Whatever confusion and anger the sailors feel as the captain is dragged below is quickly replaced with the joy of avarice and potential advancement as Solet gathers a rendering crew. An Ynessi could expect nothing less from a Hanoshi crew.
“This is wrong,” Beale says. “He saved us. They’re relieving him because he saved us.”
“What could we do?” Topp says. “We just float on the waves. The mates, they are the waves.”
“At least the shares will buy us a better boat,” Beale says.
Tuse says, “Your charges are true. Your motives are nonsense. This is mutiny, plain and simple.”
Livion says, “So you’ll oppose us.”
“Yes,” Tuse says. He tightens a seeping bandage. “You can’t deal me into a game I won’t play. I won’t have him killed.”
“No one said anything about—” Livion said.
“Are you soft-hearted or soft-headed?” Tuse says, holding up a burned hand. “Do y
ou think you can just take him to Hanosh and make your case at the inquiry? Sort this whole thing out? Have everything be normal?”

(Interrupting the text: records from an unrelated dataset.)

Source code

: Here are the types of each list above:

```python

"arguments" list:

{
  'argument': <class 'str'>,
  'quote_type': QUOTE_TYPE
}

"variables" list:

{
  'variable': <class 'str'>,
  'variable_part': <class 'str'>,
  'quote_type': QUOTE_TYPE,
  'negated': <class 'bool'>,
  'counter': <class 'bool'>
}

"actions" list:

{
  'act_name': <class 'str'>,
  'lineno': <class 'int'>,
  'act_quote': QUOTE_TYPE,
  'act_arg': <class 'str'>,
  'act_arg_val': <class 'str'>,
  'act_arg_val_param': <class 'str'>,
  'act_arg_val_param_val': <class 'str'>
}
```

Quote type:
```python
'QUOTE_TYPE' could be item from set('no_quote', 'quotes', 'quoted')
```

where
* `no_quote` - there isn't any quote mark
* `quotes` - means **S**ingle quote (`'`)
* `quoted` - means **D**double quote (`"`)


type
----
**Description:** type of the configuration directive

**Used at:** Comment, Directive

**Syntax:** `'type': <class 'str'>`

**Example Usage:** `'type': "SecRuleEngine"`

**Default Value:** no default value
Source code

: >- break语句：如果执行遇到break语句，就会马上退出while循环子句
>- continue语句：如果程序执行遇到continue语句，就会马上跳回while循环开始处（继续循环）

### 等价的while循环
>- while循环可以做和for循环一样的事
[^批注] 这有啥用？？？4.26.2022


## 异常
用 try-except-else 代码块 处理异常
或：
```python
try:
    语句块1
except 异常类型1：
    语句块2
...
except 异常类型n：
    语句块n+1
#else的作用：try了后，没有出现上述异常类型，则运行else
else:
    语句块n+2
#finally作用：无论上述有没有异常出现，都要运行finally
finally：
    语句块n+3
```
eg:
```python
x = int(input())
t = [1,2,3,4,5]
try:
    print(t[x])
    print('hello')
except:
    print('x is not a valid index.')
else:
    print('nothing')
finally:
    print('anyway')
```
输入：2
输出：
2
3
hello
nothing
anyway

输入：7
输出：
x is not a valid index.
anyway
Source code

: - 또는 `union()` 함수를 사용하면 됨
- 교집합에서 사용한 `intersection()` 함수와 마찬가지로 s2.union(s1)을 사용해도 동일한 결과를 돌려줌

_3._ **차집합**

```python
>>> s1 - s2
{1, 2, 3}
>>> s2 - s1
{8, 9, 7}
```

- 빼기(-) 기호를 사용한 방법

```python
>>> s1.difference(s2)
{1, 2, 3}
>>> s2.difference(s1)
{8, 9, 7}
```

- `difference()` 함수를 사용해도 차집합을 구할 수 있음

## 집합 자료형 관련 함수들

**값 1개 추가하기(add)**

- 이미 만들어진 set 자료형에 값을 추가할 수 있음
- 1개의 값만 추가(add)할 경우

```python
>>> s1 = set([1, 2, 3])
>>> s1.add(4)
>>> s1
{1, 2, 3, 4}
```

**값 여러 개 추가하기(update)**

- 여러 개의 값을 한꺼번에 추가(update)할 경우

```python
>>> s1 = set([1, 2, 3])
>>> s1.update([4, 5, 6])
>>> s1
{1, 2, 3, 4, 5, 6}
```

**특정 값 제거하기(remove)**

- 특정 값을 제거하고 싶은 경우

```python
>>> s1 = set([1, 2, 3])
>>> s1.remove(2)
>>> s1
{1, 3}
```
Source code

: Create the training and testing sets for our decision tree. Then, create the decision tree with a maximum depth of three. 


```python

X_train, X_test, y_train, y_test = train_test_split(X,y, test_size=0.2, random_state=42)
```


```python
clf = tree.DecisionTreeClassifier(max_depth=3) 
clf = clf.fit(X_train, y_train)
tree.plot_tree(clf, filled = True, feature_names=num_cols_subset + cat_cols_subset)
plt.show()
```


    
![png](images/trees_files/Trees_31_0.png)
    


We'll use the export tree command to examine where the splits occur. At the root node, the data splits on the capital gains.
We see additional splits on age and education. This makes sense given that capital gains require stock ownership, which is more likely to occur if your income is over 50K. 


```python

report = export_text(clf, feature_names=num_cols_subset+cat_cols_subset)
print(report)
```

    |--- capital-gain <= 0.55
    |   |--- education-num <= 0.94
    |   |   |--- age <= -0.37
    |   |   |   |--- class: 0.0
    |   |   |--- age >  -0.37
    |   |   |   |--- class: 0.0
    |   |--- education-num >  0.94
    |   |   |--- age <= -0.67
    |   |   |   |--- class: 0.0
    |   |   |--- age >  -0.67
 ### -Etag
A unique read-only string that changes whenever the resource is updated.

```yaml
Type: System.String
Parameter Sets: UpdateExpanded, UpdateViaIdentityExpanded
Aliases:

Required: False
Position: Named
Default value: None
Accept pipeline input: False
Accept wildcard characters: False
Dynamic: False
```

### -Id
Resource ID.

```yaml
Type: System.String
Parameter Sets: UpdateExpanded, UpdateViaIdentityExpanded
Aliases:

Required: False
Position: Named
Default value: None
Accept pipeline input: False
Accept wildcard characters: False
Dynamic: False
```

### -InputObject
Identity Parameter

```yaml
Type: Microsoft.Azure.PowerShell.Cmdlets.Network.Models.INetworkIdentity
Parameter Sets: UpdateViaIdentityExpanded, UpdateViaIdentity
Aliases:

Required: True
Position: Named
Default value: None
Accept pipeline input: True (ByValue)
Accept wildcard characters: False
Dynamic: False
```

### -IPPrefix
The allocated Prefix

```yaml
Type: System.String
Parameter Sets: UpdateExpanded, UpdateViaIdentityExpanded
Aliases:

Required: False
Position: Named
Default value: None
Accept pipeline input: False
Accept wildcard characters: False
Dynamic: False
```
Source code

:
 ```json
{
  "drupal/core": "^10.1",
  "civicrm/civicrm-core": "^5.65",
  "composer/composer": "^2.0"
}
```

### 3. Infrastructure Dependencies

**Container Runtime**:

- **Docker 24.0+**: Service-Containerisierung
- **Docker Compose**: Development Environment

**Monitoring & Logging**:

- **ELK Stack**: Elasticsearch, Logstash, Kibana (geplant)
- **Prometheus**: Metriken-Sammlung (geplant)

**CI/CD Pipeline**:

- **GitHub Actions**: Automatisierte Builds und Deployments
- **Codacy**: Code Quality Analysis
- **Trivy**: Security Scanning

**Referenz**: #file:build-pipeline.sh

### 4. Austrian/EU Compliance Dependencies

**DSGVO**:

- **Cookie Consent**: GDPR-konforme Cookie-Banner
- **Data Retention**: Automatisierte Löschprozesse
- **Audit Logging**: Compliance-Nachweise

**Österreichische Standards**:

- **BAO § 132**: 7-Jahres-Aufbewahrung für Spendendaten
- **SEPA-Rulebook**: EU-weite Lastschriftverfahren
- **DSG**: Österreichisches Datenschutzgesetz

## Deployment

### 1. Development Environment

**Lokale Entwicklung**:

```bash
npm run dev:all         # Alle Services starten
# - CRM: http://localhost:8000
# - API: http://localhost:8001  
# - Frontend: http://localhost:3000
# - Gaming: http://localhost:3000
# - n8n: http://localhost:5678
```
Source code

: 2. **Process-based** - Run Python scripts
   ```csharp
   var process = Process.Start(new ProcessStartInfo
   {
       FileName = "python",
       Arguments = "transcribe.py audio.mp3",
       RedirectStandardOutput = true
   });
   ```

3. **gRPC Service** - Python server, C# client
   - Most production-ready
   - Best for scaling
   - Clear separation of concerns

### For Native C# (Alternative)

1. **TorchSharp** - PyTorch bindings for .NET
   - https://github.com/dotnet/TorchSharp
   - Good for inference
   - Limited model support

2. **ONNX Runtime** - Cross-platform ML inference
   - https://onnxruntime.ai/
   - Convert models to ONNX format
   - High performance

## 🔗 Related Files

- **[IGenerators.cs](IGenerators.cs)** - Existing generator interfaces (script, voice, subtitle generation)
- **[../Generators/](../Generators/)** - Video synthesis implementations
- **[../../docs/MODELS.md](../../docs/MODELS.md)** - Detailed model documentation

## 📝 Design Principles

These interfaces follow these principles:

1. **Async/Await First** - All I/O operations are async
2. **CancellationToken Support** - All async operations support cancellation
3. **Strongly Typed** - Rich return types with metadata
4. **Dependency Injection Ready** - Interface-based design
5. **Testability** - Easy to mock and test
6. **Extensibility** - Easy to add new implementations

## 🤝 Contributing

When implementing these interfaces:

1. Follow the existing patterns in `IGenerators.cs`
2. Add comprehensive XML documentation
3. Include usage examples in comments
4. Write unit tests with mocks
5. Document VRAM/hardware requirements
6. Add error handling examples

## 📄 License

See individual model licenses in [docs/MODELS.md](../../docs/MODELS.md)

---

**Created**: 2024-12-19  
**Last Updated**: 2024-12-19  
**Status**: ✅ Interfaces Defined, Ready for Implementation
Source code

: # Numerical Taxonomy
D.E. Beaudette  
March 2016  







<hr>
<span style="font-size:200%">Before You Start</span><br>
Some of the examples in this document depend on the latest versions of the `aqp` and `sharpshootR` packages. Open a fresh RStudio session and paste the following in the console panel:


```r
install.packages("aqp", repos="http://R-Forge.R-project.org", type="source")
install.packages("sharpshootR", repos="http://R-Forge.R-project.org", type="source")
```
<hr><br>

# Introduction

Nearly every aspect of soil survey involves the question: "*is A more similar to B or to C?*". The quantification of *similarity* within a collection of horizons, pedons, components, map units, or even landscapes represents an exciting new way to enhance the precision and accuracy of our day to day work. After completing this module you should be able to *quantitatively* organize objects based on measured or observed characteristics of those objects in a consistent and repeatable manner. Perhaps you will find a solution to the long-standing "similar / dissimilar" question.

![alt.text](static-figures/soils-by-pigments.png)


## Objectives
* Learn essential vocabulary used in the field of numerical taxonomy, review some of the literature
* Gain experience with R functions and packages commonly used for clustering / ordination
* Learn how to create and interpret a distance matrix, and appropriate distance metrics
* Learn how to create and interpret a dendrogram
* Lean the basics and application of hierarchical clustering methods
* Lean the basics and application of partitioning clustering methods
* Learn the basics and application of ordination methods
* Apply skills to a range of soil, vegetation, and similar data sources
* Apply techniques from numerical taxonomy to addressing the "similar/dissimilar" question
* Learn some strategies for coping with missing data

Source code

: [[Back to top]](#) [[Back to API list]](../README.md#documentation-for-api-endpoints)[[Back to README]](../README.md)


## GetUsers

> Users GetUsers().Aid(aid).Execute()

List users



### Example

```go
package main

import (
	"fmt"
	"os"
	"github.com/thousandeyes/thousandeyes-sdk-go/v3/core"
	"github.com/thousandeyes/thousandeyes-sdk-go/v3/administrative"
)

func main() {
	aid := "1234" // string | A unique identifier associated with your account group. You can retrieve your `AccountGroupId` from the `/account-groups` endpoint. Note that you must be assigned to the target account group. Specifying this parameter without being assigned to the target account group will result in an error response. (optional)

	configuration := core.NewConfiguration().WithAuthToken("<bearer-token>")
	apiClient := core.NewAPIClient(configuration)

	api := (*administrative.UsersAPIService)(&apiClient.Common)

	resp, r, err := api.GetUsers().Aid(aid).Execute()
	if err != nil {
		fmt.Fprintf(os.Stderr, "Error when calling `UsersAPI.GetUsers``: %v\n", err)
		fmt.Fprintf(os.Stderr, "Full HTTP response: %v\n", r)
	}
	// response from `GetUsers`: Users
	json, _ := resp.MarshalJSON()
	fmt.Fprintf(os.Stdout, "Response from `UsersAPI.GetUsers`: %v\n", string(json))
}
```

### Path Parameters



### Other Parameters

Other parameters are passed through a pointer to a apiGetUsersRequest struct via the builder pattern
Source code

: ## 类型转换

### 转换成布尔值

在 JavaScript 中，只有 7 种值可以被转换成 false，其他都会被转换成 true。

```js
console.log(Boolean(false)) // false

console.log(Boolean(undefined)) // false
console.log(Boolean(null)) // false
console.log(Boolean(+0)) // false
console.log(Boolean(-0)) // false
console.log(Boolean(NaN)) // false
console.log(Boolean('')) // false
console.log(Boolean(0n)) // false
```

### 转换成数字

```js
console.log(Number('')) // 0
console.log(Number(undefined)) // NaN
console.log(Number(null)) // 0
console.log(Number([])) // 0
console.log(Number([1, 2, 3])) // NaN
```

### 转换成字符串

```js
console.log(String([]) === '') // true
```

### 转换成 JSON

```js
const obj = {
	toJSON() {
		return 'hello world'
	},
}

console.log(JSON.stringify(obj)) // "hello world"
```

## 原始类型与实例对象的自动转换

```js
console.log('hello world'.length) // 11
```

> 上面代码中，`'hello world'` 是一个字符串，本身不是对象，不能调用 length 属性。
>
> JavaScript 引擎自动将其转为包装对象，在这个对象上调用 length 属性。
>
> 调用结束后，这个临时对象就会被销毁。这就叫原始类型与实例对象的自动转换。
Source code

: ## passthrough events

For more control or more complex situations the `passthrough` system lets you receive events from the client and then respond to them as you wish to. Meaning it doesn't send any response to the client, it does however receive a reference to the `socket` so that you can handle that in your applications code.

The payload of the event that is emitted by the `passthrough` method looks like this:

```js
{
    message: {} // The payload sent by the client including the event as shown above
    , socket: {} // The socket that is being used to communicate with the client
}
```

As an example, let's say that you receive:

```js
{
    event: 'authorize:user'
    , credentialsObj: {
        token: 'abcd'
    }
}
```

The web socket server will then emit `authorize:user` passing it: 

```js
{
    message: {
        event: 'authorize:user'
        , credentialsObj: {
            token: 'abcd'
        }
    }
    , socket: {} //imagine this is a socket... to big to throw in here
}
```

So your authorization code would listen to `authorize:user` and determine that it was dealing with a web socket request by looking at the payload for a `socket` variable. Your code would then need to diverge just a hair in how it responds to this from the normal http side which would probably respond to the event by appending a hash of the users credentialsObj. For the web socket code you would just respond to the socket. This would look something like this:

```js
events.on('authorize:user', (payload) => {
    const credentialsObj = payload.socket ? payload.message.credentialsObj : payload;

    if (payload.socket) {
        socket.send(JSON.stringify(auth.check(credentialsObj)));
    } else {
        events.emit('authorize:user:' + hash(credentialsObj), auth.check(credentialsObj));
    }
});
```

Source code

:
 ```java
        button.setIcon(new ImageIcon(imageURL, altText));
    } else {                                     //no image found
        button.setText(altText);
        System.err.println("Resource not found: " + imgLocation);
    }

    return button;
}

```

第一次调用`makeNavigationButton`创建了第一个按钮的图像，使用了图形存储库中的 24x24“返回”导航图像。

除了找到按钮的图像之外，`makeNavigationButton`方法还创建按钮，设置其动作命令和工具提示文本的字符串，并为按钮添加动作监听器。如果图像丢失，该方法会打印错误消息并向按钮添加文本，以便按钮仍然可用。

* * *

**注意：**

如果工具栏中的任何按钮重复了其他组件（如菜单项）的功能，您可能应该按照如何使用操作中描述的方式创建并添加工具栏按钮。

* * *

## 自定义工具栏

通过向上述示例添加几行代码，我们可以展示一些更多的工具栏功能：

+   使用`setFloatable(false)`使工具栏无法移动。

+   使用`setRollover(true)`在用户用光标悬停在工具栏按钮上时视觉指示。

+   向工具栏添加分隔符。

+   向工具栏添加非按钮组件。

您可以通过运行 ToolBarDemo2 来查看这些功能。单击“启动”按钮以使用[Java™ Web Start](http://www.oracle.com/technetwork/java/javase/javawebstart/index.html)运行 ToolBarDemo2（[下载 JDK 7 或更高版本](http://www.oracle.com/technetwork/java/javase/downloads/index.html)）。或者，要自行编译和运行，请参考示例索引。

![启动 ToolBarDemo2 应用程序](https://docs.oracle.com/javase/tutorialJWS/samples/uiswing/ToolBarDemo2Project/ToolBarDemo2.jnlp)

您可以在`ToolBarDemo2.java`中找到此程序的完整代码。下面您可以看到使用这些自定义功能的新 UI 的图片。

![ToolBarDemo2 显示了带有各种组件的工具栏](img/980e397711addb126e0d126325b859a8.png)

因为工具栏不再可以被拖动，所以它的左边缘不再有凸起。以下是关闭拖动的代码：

Livion says, “We’re going by the book.”
“You’re holding it upside down,” Tuse says. “Let me explain something to you: When you punch a man, you put him down. Otherwise, he’ll put you down.” He jerks his thumb at Solet. “He’d agree with me.”
Solet guides the half-completed rendering. The dragon has been tied to the galley, and, not having a cutting stage, sailors work on it from the starboard rail and the ship’s dinghy. Its head, feet, and wing claws have been hacked off with axes, wrapped in canvas, and put in the captain’s cabin. The dragon’s body is tied to the starboard rail, and is being spun so the skin can be stripped off in great sheets. This work is easier. The trick was flaking some vertebrae into blades, attaching them to handles, and using these shards, incredibly sharp and difficult to dull, to cut the skin and flay it from the meat.
Meanwhile the sharks work on the meat, exposing more bone, which they’ll harvest next.
Livion wishes he had more spit in his mouth. He says, “If we have to kill him, Tuse, we have to kill you. He’d agree with that too.”
“You don’t have the stones,” Tuse says.
“I don’t need them. See that bolt of skin?” Livion says. A sailor carries one to the captain’s cabin. “It’s worth more than the Comber. You don’t think that sailor would flay you as well if you do something to take it away?”
“You’re a good man, Livion,” Tuse says. “I like serving under you. But what you’re doing here, it’ll destroy you. The rot’s already setting in.”
Livion keeps all expression from his face. He wants to admit he’s only saying what he imagines Solet would say, but that would prove Tuse’s point. Instead he says, “Are you with us? Or him?”
Tuse slumps into his rowers’ deck posture. “My chances are better with you. But here’s my price: We give him the captain’s chance. We let the sea decide.”
“And confirm this was a mutiny,” Livion says, “not a legal action.”